▶ [Extract provided]:
----------------------------------------

Sometimes these conditions are not based in environmental degradation, but political decisions that continue to have an enormous social impact. The ongoing challenges, and great sadness, that has come from the policy of forcibly removing children from Aboriginal families still resonates today. Douglas Archibald, Selena Archibald and Donna Fernando created possum skin cloaks, for a young man and an infant respectively, that recognise the struggle of recovering identity as part of coming-of-age, when the link to family, language and land has been removed.
Urban airport extensions are contentious sites of legal, environmental and global concerns, and Sydney Airport is no exception. Michelle Hamer produced works in consultation with No Airport Noise, a local community group which has maintained an ongoing discussion and dispute with airport authorities. Hamer's tapestries engage with the genuine fears of the community in relation to noise and pollution concerns surrounding the expansion of Sydney Airport.

----------------------------------------

▶ [Provided data]:
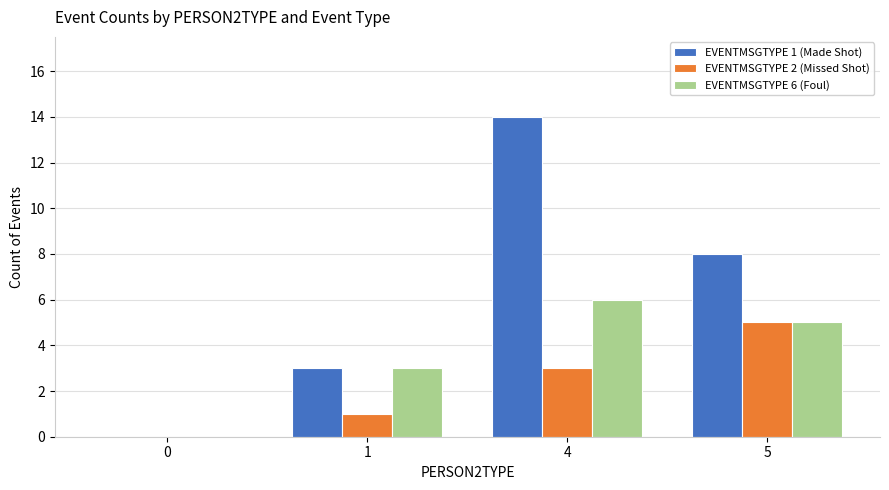

Count the number of categories in the chart.

4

----------------------------------------

▶ [Written task A]:
In the passage about art and social concerns, why do the possum skin cloaks deal with the struggle of recovering identity? Answer in one to three sentences.
▶ [Written task B]:
Carry the passage about artworks that respond to social and environmental concerns forward from its last sentence.
The material has no connection to the passage about art and social concerns.

▶ [Written reply A]:
The cloaks, made for a young man and an infant, deal with recovering identity as part of coming-of-age. They do so because the policy of forcibly removing children from Aboriginal families has cut the link to family, language and land.

▶ [Written reply B]:
Albrecht's solastalgia project was given a 'face' by Allan Chawner's photography of Hunter Valley mine sites within a rural community. There is nothing staged about Chawner's images; they show the raw effect of our need for resources to supply our twenty-first century demands for cars, buildings, food and technology. Without our needs, there would be no mines. It all comes at a cost. Sadly, that cost is often borne by the people who have always lived on and loved their land.
Life in Your Hands maintains an optimistic position in that the potentially redemptive nature of the act of making art can offer some understanding of the notion of solastalgia, provide a platform for discussion and offer a creative response. The search for resolution of issues is ongoing, and art can play a significant part in the restitution of a sense of well being in a community.